More details emerged this week from a closer examination of the Interior Department’s study of public lands in the American West and their renewable energy potential.
The Center for American Progress said on Monday that the lands identified by the Interior Department could produce enough renewable energy through solar, wind, geothermal and other sources to support 7 million American households.
The states in question–Colorado, Utah, New Mexico, Arizona, Nevada, and California–have enough renewable energy resources to eliminate coal fired power plants in those regions. Alternative fossil fuel sources, like controversial fracking techniques, would be less suited to these areas where water (needed for operations in fracking in particular) is at a premium.

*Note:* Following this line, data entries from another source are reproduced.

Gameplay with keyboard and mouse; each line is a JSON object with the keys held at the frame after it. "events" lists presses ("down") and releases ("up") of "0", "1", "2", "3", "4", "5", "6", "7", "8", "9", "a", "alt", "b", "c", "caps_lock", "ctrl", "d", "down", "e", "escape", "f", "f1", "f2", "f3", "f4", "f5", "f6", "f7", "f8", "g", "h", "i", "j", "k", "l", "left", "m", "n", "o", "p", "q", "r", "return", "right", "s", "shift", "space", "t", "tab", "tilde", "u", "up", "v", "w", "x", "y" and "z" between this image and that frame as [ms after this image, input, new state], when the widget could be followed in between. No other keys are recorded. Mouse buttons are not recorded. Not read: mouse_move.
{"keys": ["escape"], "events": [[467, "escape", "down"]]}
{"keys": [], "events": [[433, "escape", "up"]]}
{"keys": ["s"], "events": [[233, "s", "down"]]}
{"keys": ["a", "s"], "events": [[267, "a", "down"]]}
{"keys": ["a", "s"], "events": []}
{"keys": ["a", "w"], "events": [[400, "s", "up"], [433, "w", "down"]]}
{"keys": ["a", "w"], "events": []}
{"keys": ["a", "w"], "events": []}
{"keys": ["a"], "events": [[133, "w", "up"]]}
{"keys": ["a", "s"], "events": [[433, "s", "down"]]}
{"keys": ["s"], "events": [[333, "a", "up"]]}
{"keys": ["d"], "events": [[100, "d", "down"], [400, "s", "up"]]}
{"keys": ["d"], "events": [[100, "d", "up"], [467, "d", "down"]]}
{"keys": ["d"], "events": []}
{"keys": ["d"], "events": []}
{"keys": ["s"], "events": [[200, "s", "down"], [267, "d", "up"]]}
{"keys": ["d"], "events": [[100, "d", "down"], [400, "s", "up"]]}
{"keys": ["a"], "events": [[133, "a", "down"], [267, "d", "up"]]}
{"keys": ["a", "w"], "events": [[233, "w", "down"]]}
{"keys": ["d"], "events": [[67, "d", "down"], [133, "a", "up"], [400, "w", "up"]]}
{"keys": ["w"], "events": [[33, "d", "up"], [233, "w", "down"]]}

Although less than potential found by the Interior Department, the Center for American Progress believes that 34 GW of solar, wind, and geothermal energy could result from developments on Western public lands. Over the next 20 years, the Center found potential for each category as follows: (in gigawatts) 29.8gW in solar 2.7gW in wind, and 7.8gW in geothermal energy.
This type of development would create over 200,000 jobs and secure renewable energy investments to the tune of $137 billion. Already, western states like Arizona, California and Colorado have generated huge numbers of clean energy jobs, totaling over 500,000 according to the Bureau of Labor Statistics.
Leasing public lands is not a new concept: gas, oil, coal and other mining operations already lease public land for their purposes while cattle, horses and sheep also use public lands for grazing.
Opening up nearly 300,000 acres for renewable energy developments wouldn’t require an entirely new model, and would be welcomed by area residents who support both renewable energy and the job creation potential such projects would create.